W bez mała każdym sklepie i sklepiku spożywczym można kupić napoje, przeznaczone dla osób uprawiających sport. Napoje zawierają elektrolity, które organizm ludzki potrzebuje odzyskać po wysiłku fizycznym. Przy czym od paru lat oferowane są dodatkowo w kilku wersjach kolorów i smaków.
DLA SPORTOWCÓW (I NIE TYLKO!)
Zatem skoro zatroszczono się jeszcze o atrakcyjność napojów, a nie poprzestano na zadbaniu o spełnianie przez nie danej funkcji dla ściśle określonego targetu - wyraźnie wygląda na to, że producenci zdali sobie sprawę, iż ich towar jest bardziej powszechny aniżeli specjalistyczny. Ponadto skoro napoje te są dostępne niemalże wszędzie - wynika z tego, że po prostu się sprzedają. I w najgorszym razie nieźle. Żadnych badań ani nie podejmowałem sam, ani nie czytałem o nich w publikacjach. Nie prowadziłem i znikąd nie znam konkretnych statystyk. Mniemam tak na podstawie powyższych obserwacji, do których ponadto dokładam jeszcze jedną: ich sprzedaż gołym okiem widać po półkach i lodówkach sklepowych. Wchodzę do samu rano, popołudniem, pod wieczór i od razu dostrzegam, że Polacy sięgają po napoje izotoniczne na potęgę.
POZIOM USPORTOWIENIA POLAKÓW
Jak podaje "Gazeta Wyborcza": "Wśród dzieci i młodzieży (od 4 do 18 roku życia) odsetek uczestniczących w różnych formach aktywności sportowej sięga 60-70 procent, w przypadku 30-40-latków spada do 15-25 procent, a w starszych grupach wiekowych jest jeszcze niższy. Według danych, odsetek Szwedów i Finów w wieku ponad 65 lat podejmujących aktywność fizyczną jest wyższy niż w przypadku polskich 25-latków".
Skąd więc wśród Polaków bierze się taka popularność produktów, przeznaczonych w końcu dla sportowców?
Ja wypijam owe napoje, gdy raz na ruski miesiąc zdarzy mi się pograć w koszykówkę ze znajomymi bądź pójść z kolegą na basen sportowy.
Ale od pewnego czasu znacznie częściej raczę się nimi, aby oddać organizmowi to, co mu wcześniej wypłukałem najpopularniejszym, legalnym i głęboko zakorzenionym w tradycji narkotykiem. I sprawdzają się. Poleciłem je nawet kumplowi i widzę, że również w jego przypadku działają, ponieważ pije rzeczone napoje po każdych nocnych Polaków rozmowach, w których wspólnie uczestniczymy.

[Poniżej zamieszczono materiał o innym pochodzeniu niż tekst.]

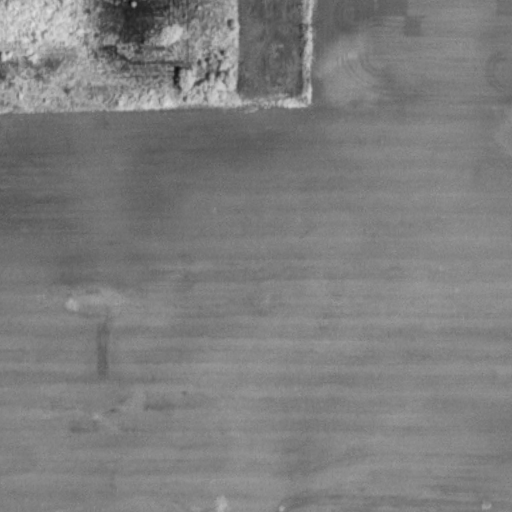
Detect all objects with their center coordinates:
crop: (256, 256)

Wcześniej sądziłem, że jaki to ja nie jestem pomysłowy i wspaniały: odkryłem bardzo dobry sposób na poalkoholowe cierpienia, a w dodatku polecam go innym! Nic z tego! W ubiegłym tygodniu wracając nocą do domu przez puste ulice, napotykałem przeważnie kloszardów. Minąłem także pewną parę: chłopak prowadził, zamaszyście zataczającą się, kompletnie pijaną dziewczynę.

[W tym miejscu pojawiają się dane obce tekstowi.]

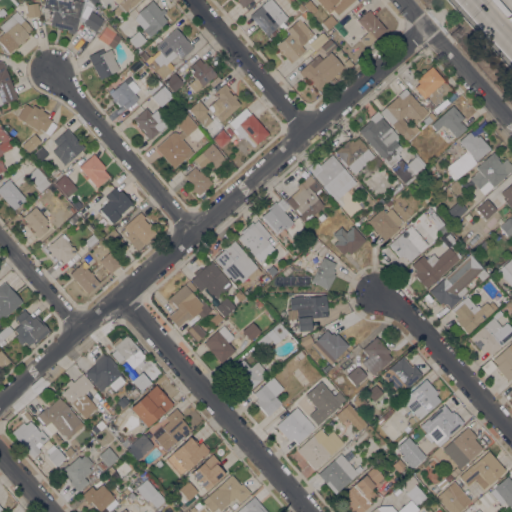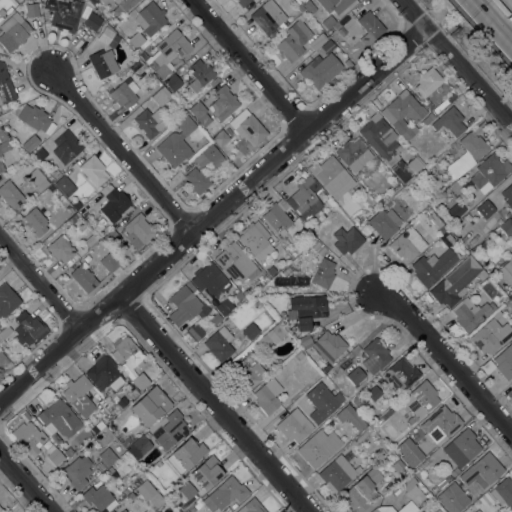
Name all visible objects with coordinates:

- Kotku, a powerade'a masz na jutro?... - usłyszałem, jak pytał swą zamroczoną towarzyszkę, kiedy ich wyprzedzałem.
SAMOPOCZUCIE I WIZERUNEK KLIENTA, DURNIU!
Preparaty stricte oznaczone jako antidotum na kaca (jak "KC-24", "Kacuś" itp.) widuję niezmiernie sporadycznie wyłącznie na stacjach benzynowych. W przeciwieństwie do - jak wspomniałem - wszechobecnych napojów izotonicznych dla sportowców.
Odpowiedź na pytanie, dlaczego tak się dzieje, nasuwa mi się momentalnie. Prosząc o środek określony jako przeciwkacowy, klient może czuć się w pewien sposób napiętnowany. Jakby przyznawał przed sprzedawcą, a czasem także przed ludźmi z kolejki: "Jestem opojem, wczoraj pochlałem". Co innego gdy bierze butelkę z błękitnym lub wiśniowoczerwonym płynem, na etykiecie której widnieje informacja, że nawadnia lepiej niż woda. Albo dowartościowujący produkt komunikat, połączony z zachęcającym pytaniem: "It is in Ronaldinho. Is It in You?".
Tak oto Polska sportem stoi, mimo sportowego zastoju.